The criticism of even the timing of this statement is being used as another diversion. Because I believe there are many on the left, many critics, who don’t want, for instance, Congress to buckle down, get back to work. There’s this trifecta thing going on in our country right now that’s gonna bring America to her knees if Congress doesn’t start addressing the issues at hand (debt, energy and national security)… it’s just much easier, I believe, for critics of a commonsense conservative agenda to distract from the issues at hand…

I think the critics again were using anything that they could gather out of that statement… I appreciated those who understood what it is that I meant, that a group of people being falsely accused of having blood on their hands. That is what blood libel means… That term has been used eons, Sean. So again it was part of that double standard thing and goes back to if it weren’t for those double standards, what standards would they have, I suppose.

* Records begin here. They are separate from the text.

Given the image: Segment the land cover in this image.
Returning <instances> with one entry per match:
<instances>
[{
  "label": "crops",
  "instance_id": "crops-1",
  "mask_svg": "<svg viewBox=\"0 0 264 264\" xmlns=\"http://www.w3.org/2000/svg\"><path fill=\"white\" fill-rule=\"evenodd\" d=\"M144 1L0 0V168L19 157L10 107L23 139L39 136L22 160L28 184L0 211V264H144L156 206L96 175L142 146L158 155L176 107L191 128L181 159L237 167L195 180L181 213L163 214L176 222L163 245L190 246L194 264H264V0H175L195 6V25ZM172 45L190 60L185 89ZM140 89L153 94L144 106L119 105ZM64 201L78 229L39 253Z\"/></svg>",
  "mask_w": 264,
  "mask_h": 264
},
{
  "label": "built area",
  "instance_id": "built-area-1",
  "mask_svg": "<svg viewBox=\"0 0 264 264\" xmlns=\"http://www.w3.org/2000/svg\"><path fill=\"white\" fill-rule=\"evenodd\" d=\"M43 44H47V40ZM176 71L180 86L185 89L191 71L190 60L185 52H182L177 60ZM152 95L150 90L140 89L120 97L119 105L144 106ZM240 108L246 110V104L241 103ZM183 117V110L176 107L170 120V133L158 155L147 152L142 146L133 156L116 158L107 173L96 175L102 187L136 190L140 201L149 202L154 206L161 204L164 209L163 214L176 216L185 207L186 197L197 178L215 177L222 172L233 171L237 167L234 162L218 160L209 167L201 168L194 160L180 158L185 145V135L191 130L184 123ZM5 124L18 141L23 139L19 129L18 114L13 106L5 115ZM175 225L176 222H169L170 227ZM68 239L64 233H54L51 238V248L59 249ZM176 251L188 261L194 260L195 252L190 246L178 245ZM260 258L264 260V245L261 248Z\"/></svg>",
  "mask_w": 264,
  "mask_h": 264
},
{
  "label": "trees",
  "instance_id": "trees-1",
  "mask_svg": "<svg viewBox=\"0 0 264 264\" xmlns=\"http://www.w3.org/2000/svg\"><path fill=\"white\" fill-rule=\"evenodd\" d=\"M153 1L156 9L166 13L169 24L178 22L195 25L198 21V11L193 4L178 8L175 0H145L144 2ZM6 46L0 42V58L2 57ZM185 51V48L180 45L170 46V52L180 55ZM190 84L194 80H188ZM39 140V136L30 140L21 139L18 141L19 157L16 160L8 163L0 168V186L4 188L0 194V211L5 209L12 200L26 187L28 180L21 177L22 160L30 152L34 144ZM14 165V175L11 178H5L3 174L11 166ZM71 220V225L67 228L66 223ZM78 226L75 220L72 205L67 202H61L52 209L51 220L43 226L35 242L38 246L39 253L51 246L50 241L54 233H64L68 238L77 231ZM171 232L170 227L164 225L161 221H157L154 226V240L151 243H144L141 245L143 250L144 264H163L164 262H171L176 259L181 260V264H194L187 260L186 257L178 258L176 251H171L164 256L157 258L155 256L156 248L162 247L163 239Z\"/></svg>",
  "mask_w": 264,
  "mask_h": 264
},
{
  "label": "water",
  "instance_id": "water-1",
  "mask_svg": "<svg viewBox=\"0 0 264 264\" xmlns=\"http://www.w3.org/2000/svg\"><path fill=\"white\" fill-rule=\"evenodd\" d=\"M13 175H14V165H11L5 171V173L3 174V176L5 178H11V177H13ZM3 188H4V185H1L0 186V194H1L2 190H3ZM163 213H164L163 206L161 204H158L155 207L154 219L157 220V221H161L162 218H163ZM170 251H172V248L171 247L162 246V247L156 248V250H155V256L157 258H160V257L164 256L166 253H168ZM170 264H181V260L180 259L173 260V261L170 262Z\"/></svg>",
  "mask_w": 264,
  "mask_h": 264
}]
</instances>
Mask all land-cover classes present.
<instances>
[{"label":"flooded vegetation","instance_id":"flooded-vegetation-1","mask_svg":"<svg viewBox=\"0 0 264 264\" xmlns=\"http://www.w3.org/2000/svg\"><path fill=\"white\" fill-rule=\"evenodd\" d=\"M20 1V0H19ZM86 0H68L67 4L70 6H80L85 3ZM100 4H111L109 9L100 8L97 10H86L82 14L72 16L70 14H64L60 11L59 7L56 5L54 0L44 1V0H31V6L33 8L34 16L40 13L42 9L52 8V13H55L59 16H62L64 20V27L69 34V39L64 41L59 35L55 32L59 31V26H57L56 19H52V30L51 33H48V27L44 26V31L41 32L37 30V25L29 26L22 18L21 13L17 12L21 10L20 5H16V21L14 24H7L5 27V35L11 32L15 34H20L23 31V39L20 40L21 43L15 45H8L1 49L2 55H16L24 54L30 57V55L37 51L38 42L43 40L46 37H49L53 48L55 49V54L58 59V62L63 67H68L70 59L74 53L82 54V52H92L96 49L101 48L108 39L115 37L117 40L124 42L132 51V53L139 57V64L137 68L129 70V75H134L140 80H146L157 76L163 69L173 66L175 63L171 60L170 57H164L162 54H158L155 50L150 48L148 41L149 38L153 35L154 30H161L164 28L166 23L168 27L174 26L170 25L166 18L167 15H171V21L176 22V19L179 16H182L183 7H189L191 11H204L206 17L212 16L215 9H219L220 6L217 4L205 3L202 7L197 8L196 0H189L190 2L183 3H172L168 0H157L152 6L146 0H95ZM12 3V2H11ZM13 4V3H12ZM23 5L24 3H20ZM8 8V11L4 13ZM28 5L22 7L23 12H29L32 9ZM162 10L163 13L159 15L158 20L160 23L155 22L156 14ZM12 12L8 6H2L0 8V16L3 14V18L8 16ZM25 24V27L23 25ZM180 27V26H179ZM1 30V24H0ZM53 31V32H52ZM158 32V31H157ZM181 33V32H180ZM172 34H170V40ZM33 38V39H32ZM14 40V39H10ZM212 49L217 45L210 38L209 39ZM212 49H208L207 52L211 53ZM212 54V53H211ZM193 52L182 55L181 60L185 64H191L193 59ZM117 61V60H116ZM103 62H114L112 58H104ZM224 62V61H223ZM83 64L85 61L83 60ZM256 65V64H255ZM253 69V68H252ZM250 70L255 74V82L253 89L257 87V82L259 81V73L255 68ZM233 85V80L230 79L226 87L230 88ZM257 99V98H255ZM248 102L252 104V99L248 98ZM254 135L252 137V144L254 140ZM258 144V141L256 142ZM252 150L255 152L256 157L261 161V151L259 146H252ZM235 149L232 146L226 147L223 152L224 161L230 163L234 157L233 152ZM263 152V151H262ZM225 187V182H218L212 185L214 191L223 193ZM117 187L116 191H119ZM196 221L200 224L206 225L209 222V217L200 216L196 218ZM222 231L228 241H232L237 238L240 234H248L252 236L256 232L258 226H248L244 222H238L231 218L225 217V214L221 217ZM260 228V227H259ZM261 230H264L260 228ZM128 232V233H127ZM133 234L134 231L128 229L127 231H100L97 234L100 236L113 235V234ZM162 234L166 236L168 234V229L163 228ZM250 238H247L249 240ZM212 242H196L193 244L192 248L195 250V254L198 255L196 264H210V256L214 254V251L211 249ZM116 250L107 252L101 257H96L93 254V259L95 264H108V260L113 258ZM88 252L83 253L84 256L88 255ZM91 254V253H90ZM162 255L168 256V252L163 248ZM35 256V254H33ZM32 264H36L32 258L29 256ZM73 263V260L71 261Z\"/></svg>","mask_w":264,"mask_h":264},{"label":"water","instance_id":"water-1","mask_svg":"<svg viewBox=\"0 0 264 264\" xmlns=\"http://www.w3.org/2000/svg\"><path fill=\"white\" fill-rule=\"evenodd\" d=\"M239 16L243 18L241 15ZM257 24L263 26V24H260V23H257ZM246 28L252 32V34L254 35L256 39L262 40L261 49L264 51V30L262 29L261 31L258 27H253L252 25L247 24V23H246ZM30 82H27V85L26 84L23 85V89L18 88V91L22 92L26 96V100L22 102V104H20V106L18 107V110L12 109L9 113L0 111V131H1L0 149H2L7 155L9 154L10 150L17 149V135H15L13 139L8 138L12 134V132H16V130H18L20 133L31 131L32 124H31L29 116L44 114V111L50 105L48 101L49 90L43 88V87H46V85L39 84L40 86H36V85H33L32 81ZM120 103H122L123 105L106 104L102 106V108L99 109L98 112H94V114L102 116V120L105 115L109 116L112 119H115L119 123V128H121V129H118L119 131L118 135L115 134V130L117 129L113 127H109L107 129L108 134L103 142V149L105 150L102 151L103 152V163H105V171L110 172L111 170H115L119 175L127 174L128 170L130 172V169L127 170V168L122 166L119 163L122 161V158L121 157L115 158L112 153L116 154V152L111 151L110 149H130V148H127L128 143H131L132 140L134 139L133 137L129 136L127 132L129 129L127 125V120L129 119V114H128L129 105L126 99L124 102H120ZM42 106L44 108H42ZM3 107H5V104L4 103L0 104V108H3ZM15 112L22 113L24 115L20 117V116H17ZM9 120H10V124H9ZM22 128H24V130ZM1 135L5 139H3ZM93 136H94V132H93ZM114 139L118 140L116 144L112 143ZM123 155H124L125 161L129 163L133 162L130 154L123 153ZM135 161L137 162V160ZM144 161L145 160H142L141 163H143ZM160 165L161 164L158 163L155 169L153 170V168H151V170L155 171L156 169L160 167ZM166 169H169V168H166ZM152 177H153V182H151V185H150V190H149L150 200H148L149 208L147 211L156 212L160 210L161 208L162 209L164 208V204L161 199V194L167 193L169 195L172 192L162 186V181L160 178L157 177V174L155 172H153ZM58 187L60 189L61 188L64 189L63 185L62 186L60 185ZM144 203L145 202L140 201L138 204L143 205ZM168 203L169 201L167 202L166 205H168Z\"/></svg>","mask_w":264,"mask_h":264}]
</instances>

As the interview drew to a close, Palin said defiantly, “I’m not gonna sit down. I’m not gonna shut up... For now, I want to join others who are saying, ‘No, peaceful dissent and discussion about ideas, that is what makes America exceptional and we won’t allow that to be stifled by a tragic event that happened in Arizona, one that we should all gather around if you will, to condemn violence, but not allow it to stifle debate in America.’”

Believe me, somewhere in Texas, Karl Rove is licking his chops after watching this interview.